For the hillbilly outlaw Tom Brackett – from his favorite Jarhead, Whitney.
Tom’s daughter Whitney shot me an email telling me that her dad was having some severe health issues and that he loved my blog and would I mind mentioning him by name because it would bring a much needed smile to his face?
She said he likes raunchy jokes, hates Obama and Hillary and the VA pisses him off. He sounds like my kinda guy.
Yeah, I can do that.
Today is Tom’s Day. I’m keeping him in mind with every post I do today. We’ll start it with a few jokes.
Oh, and Tom? You’re a lucky man to have a daughter that cares enough about you that she’d write a complete stranger with a special request not knowing if her email would even be answered, much less her request granted.

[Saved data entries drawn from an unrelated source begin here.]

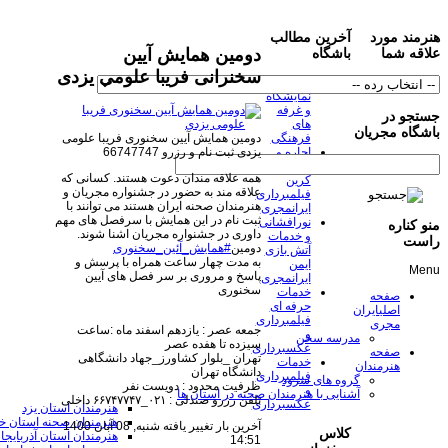
هنرمند مورد
آخرین مطالب
دومین همایش آیین
علاقه شما
باشگاه
سخنرانی فریبا علومی یزدی
خدمات
نمایشگاه
و غرفه
جستجو در
های
باشگاه مجریان
دومین همایش آیین سخنوری فریبا علومی
فرهنگی
یزدی
ثبت نام و رزرو 66747747
اجاره و
نصب
همه علاقه مندان دعوت هستند. کسانی که
کرین
علاقه مند به حضور در جشنواره مجریان و
فیلمبرداری
هنرمندان صحنه ایران هستند می توانند با
ایرانمجری
ثبت نام در این همایش با سرفصل های مهم
نورافشانی
منو کناره
داوری در جشنواره مجریان اشنا شوند.
و خدمات
راست
دومین
#همایش_آئین_سخنوری
آتش بازی
به مدت چهار ساعت همراه با پرسش و
ایمن
Menu
پاسخ و مروری بر سر فصل های آیین
ایرانمجری
سخنوری
خدمات
صفحه
حرفه ای
اصلی
ایران
فیلمبرداری
مجری
جمعه عصر : یازدهم اسفند ماه :ساعت
و
مدرسه سخن
سیزده تا هفده عصر
عکسبرداری
صفحه
تهران _بلوار کشاورز_جهاد دانشگاهی
خدمات
هنرمندان
دانشگاه تهران
فیلمبرداری
گروه های سرود
ظرفیت محدود : دویست نفر
و
آشنایی با هنرمندان صحنه در استان ها
تلفن رزرو صندلی : ۰۲۱_۶۶۷۴۷۷۴۷ داخلی
عکسبرداری
هنرمندان استان یزد
هنرمندان صحنه استان خ
آخرین بار تغییر یافته شنبه, 08 آبان 1400
کلاس
هنرمندان استان آذربایجا
14:51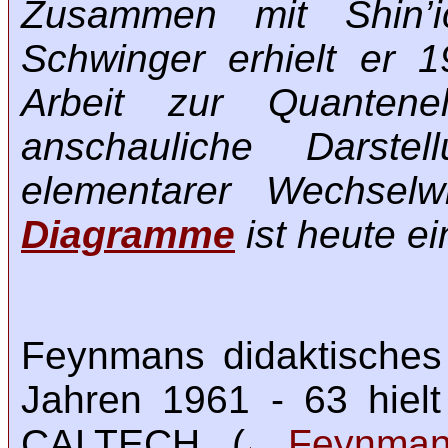
Zusammen mit Shin’i
Schwinger erhielt er 
Arbeit zur Quantene
anschauliche Darstell
elementarer Wechsel
Diagramme
ist heute ei
Feynmans didaktisches 
Jahren 1961 - 63 hiel
CALTECH (
Feynman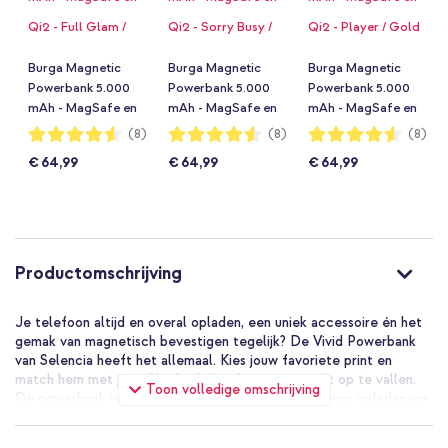
Burga Magnetic
Burga Magnetic
Burga Magnetic
Powerbank 5.000
Powerbank 5.000
Powerbank 5.000
mAh - MagSafe en
mAh - MagSafe en
mAh - MagSafe en
Qi2 - Full Glam /
Qi2 - Sorry Busy /
Qi2 - Player / Gold
Waardering:
Waardering:
Waardering:
(8)
(8)
(8)
90%
90%
90%
Gold
Gold
€ 64,99
€ 64,99
€ 64,99
Productomschrijving
Je telefoon altijd en overal opladen, een uniek accessoire én het
gemak van magnetisch bevestigen tegelijk? De Vivid Powerbank
van Selencia heeft het allemaal. Kies jouw favoriete print en
match hem met jouw Vivid telefoonhoesje om echt op te vallen.
Toon volledige omschrijving
De powerbank is geschikt voor MagSafe en draadloos opladen via
Qi. De powerbank komt met een USB-C kabel waarmee je de
powerbank oplaadt of je toestel koppelt aan de powerbank. Dit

Good on you.
Two blonde girls walk into a department store. They walk up to the perfume counter and pick up a sample bottle. Nancy sprays it on her wrist and smells it, “That’s quite nice, don’t you think, Kathy?”
Kathy takes a sniff and replies, “That is nice. What’s it called?”

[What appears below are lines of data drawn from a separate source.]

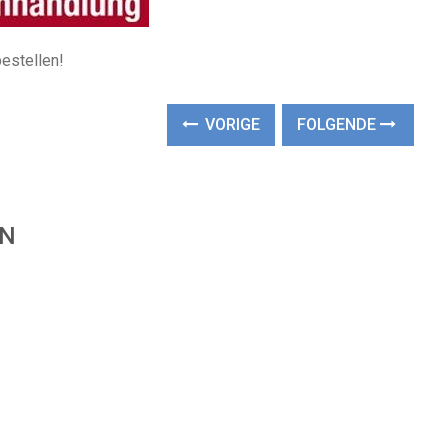
estellen!
VORIGE
FOLGENDE
EN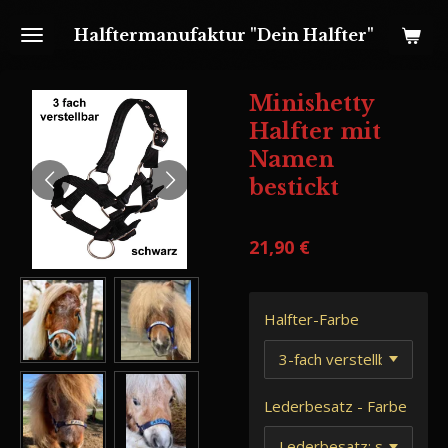
Zum
Halftermanufaktur "Dein Halfter"
Hauptinhalt
springen
Minishetty
Halfter mit
Namen
bestickt
21,90 €
Halfter-Farbe
Lederbesatz - Farbe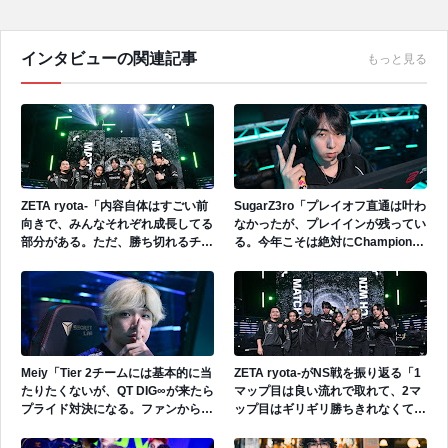
インタビューの関連記事
もっと見る
ZETA ryota-「内容自体はすごい前
SugarZ3ro「プレイオフ直通は叶わ
向きで、みんなそれぞれ成長してる
なかったが、プレイインが残ってい
部分がある。ただ、勝ち切れるチー
る。今年こそは絶対にChampions
ムになるためには、もう1段階上の
に出場したい。全力でやれることを
レベルに上がらないといけない。」
やる。」
Meiy「Tier 2チームには基本的に当
ZETA ryota-がNS戦を振り返る「1
たりたくないが、QT DIG∞が来たら
マップ目は良い流れで取れて、2マ
プライド対決になる。ファンからは
ップ目はギリギリ勝ちきれなくて、
熱い試合と思うが、僕たちからした
3マップ目はやっぱりすごい疲れが
らしんどい試合になると思ってい
出たなという印象」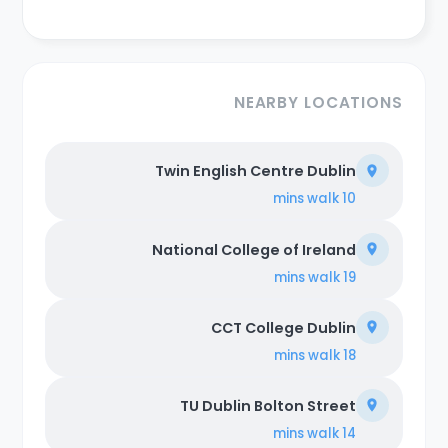
NEARBY LOCATIONS
Twin English Centre Dublin
walk
10 mins
National College of Ireland
walk
19 mins
CCT College Dublin
walk
18 mins
TU Dublin Bolton Street
walk
14 mins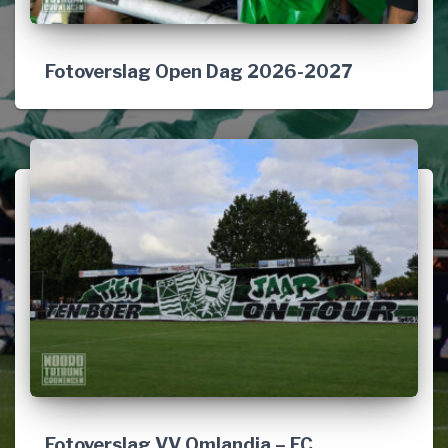
Fotoverslag Open Dag 2026-2027
Fotoverslag VV Omlandia – FC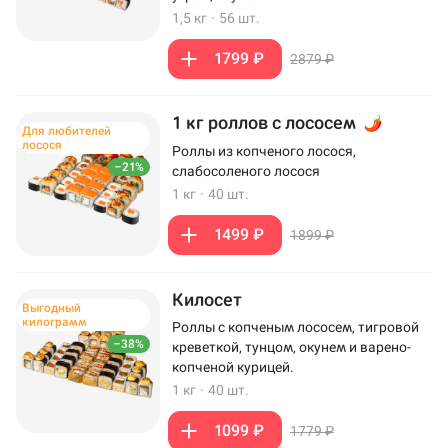
1,5 кг
·
56 шт.
1799 ₽
2879 ₽
1 кг роллов с лососем
Для любителей
лосося
Роллы из копченого лосося,
–21%
слабосоленого лосося
1 кг
·
40 шт.
1499 ₽
1899 ₽
Килосет
Выгодный
килограмм
Роллы с копченым лососем, тигровой
–38%
креветкой, тунцом, окунем и варено-
копченой курицей.
1 кг
·
40 шт.
1099 ₽
1779 ₽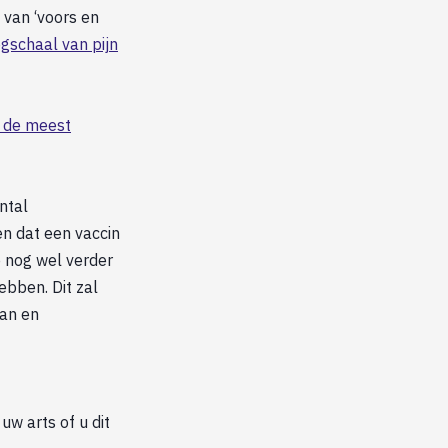
 van ‘voors en
egschaal van pijn
e de meest
ntal
n dat een vaccin
e nog wel verder
ebben. Dit zal
an en
uw arts of u dit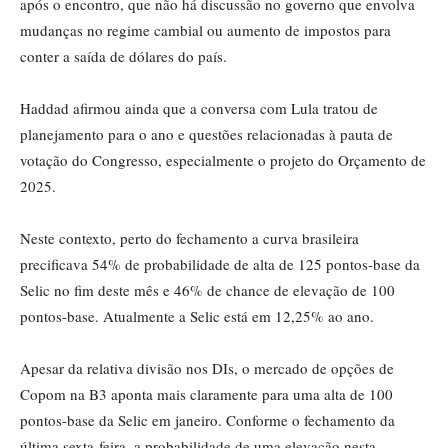
após o encontro, que não há discussão no governo que envolva
mudanças no regime cambial ou aumento de impostos para
conter a saída de dólares do país.
Haddad afirmou ainda que a conversa com Lula tratou de
planejamento para o ano e questões relacionadas à pauta de
votação do Congresso, especialmente o projeto do Orçamento de
2025.
Neste contexto, perto do fechamento a curva brasileira
precificava 54% de probabilidade de alta de 125 pontos-base da
Selic no fim deste mês e 46% de chance de elevação de 100
pontos-base. Atualmente a Selic está em 12,25% ao ano.
Apesar da relativa divisão nos DIs, o mercado de opções de
Copom na B3 aponta mais claramente para uma alta de 100
pontos-base da Selic em janeiro. Conforme o fechamento da
última sexta-feira, a probabilidade de uma elevação nesta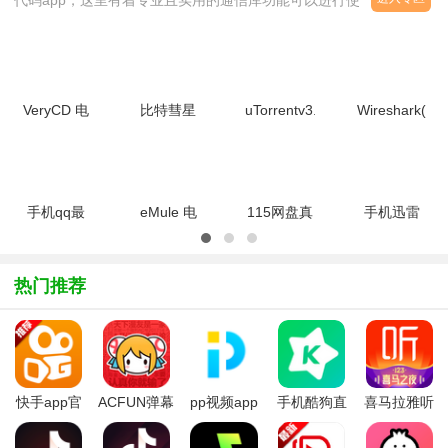
代码app，这里有着专业且实用的通信库功能可以进行使用，它混合
了专家模型（MoE）训练和推理的专家并行（EP）通信库‌，让通信
更加简单。软件内有着各种便捷的通信功能，包括FP8在内的低精度
运算和非对称带宽转发场景优化，让高吞吐量能得到兼顾和训练，还
有各种便捷的推理任务可以进行使用，软件界面简洁，操作起来也十
VeryCD 电
比特彗星
uTorrentv3.5.5.46552
Wireshark(网
分简单
驴
bitcomet2026v2.21
官方正式版
络抓包工
(easyMule)1.2.0
官方最新稳
具)v4.4.0
绿色版
定版
官方最新版
手机qq最
eMule 电
115网盘真
手机迅雷
新版本
驴老版本
实下载地址
app2026最
2026v9.3.25
0.48a 无限
解析软件绿
新版
官方最新版
制中文安装
色版
v25.1.61.149
热门推荐
版
官方中文版
快手app官
ACFUN弹幕
pp视频app
手机酷狗直
喜马拉雅听
方版2026最
视频网
最新班
播app最新
书免费版
新版
版本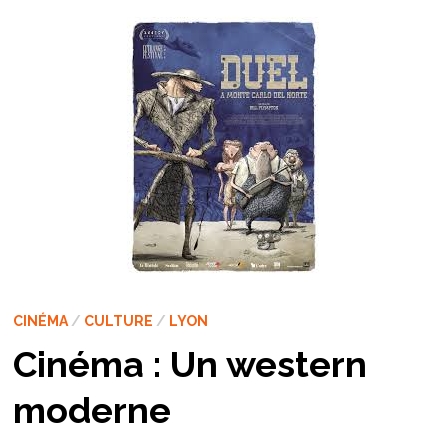
CINÉMA
/
CULTURE
/
LYON
Cinéma : Un western
moderne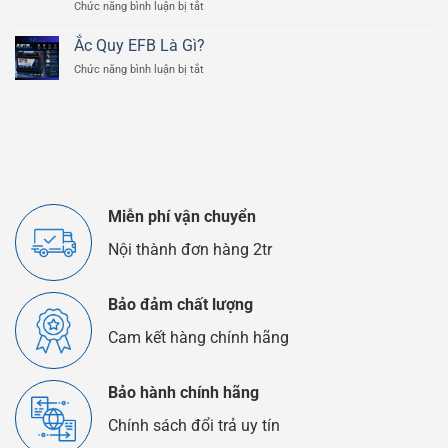
ở
Chức năng bình luận bị tắt
Của
Ắc
Bình
Quy
Ắc
Ắc Quy EFB Là Gì?
Lithium
Quy
ở
Chức năng bình luận bị tắt
Và
Ô
Ắc
Ắc
Tô
Quy
Quy
EFB
Chì
Là
Axit
Gì?
Khác
Nhau
Như
Thế
Miễn phí vận chuyển
Nào?
Nội thành đơn hàng 2tr
Bảo đảm chất lượng
Cam kết hàng chính hãng
Bảo hành chính hãng
Chính sách đổi trả uy tín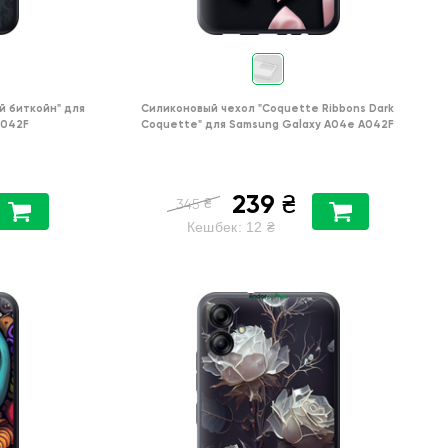
й биткойн"
для
Силиконовый чехол
"Coquette Ribbons Dark
A042F
Coquette"
для
Samsung Galaxy A04e A042F
239
₴
₴
345
Кешбек:
12
₴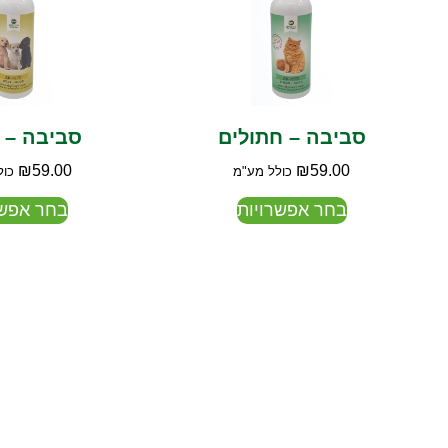
סביבה – חתולים
סביבה – 
₪
59.00
₪
59.00
כולל מע"מ
כול
בחר אפשרויות
בחר אפשר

“Viens a moi,” replies Nancy.
“Viens a moi? What the heck does that mean?”
At this stage the store clerk offers some help. “Viens a moi, ladies, means ‘come to me’ in French.”
Nancy takes another sniff, then offers her arm to Kathy again, and remarks, “That doesn’t smell like cum to me. Does that smell like cum to you?”

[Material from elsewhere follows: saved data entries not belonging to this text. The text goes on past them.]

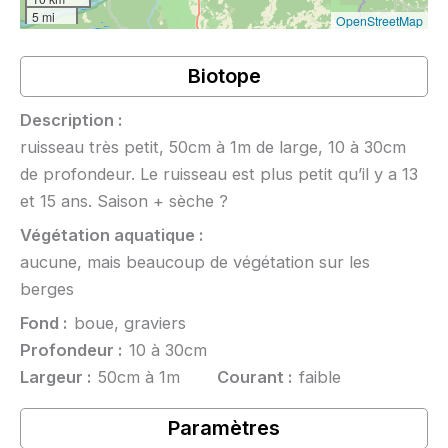
5 mi
OpenStreetMap
Biotope
Description :
ruisseau très petit, 50cm à 1m de large, 10 à 30cm
de profondeur. Le ruisseau est plus petit qu’il y a 13
et 15 ans. Saison + sèche ?
Végétation aquatique :
aucune, mais beaucoup de végétation sur les
berges
Fond :
boue, graviers
Profondeur :
10 à 30cm
Largeur :
50cm à 1m
Courant :
faible
Paramètres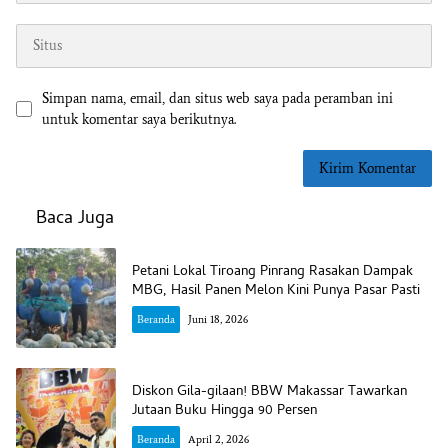
Simpan nama, email, dan situs web saya pada peramban ini
untuk komentar saya berikutnya.
Baca Juga
Petani Lokal Tiroang Pinrang Rasakan Dampak
MBG, Hasil Panen Melon Kini Punya Pasar Pasti
Beranda
Juni 18, 2026
Diskon Gila-gilaan! BBW Makassar Tawarkan
Jutaan Buku Hingga 90 Persen
Beranda
April 2, 2026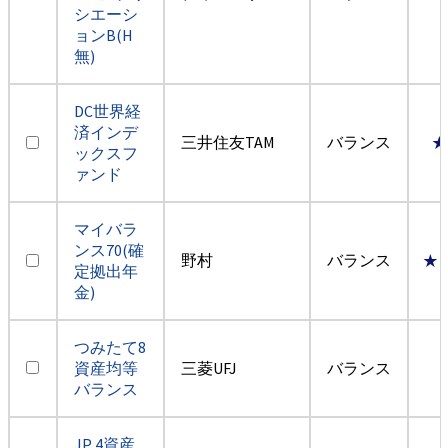
シエーシ
ョンB(H
無)
DC世界経
済インデ
三井住友TAM
バランス
★
ックスフ
ァンド
マイバラ
ンス70(確
野村
バランス
★
定拠出年
金)
つみたて8
資産均等
三菱UFJ
バランス
バランス
JP 4資産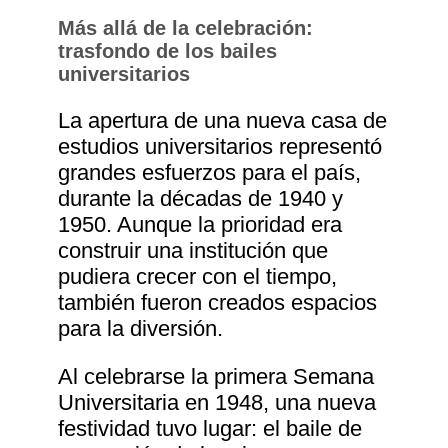
Más allá de la celebración:
trasfondo de los bailes
universitarios
La apertura de una nueva casa de
estudios universitarios representó
grandes esfuerzos para el país,
durante la décadas de 1940 y
1950. Aunque la prioridad era
construir una institución que
pudiera crecer con el tiempo,
también fueron creados espacios
para la diversión.
Al celebrarse la primera Semana
Universitaria en 1948, una nueva
festividad tuvo lugar: el baile de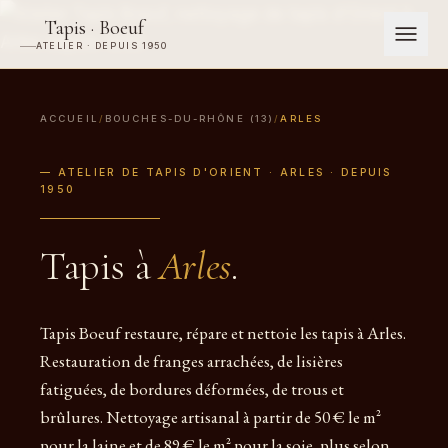
Tapis · Boeuf
ATELIER · DEPUIS 1950
ACCUEIL
/
BOUCHES-DU-RHÔNE (13)
/
ARLES
— ATELIER DE TAPIS D'ORIENT · ARLES · DEPUIS
1950
Tapis à
Arles
.
Tapis Boeuf restaure, répare et nettoie les tapis à Arles.
Restauration de franges arrachées, de lisières
fatiguées, de bordures déformées, de trous et
brûlures. Nettoyage artisanal à partir de 50 € le m²
pour la laine et de 89 € le m² pour la soie, plus selon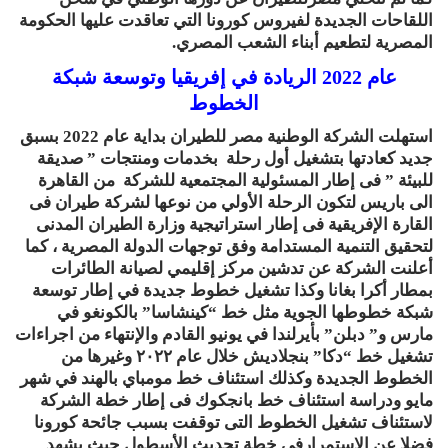
اللقاحات الجديدة لفيروس كورونا التي تعاقدت عليها الحكومة
المصرية لتطعيم أبناء الشعب المصري.
عام 2022 الريادة في إفريقيا وتوسعة شبكة
الخطوط
استهلت الشركة الوطنية مصر للطيران بداية عام 2022 بسبق
جديد كعادتها بتشغيل أول رحلة بخدمات ومنتجات ” صديقة
للبيئة ” فى إطار المسئولية المجتمعية للشركة من القاهرة
الى باريس لتكون الرحلة الأولي من نوعها لشركة طيران فى
القارة الإفريقية فى إطار استراتيجية وزارة الطيران المدنى
لتحقيق التنمية المستدامة وفق توجهات الدولة المصرية ، كما
أعلنت الشركة عن تدشين مركز إقليمي لصيانة الطائرات
بمطار أكرا بغانا وكذا تشغيل خطوط جديدة في إطار توسعة
شبكة خطوطها الجوية مثل خط “كينشاسا” بالكونغو في
مارس و” دبلن” بأيرلندا في يونيو القادم والإنتهاء من اجراءات
تشغيل خط “دكا” بنجلاديش خلال عام ٢٠٢٢ وغيرها من
الخطوط الجديدة وكذلك استئناف خط مومباي بالهند في شهر
مايو ودراسة استئناف خط بانجكوك فى إطار خطة الشركة
لاستئناف تشغيل الخطوط التى توقفت بسبب جائحة كورونا
فضلا عن الإستمرارفي خطة تحديث الأسطول حيث يشهد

“I’ve got some good news and some bad news” the doctor says.
“What’s the bad news?” asks the patient.
“The bad news is that unfortunately you’ve only got 3 months to live”.
The patient is taken aback, “What’s the good news then, Doctor?”
The doctor points over to the secretary at the front desk, “You see that blonde with the big breasts, tight ass and legs that go all the way up to heaven?”
The patient nods his head.
The doctor replies, “I’m fucking her.”
Al Sharpton was in Sears. He was there to protest the fact that most of the washing machines were white.
So the clerk called the store manager, who asked, “What’s the problem here, Reverend?”
Al pointed at the machines and loudly bemoaned the fact that most of them were white.
The manager replied, “Well, Reverend, it’s true that most of the washing machines are white, but if you’ll open the lids, you’ll see that all the agitators are black.”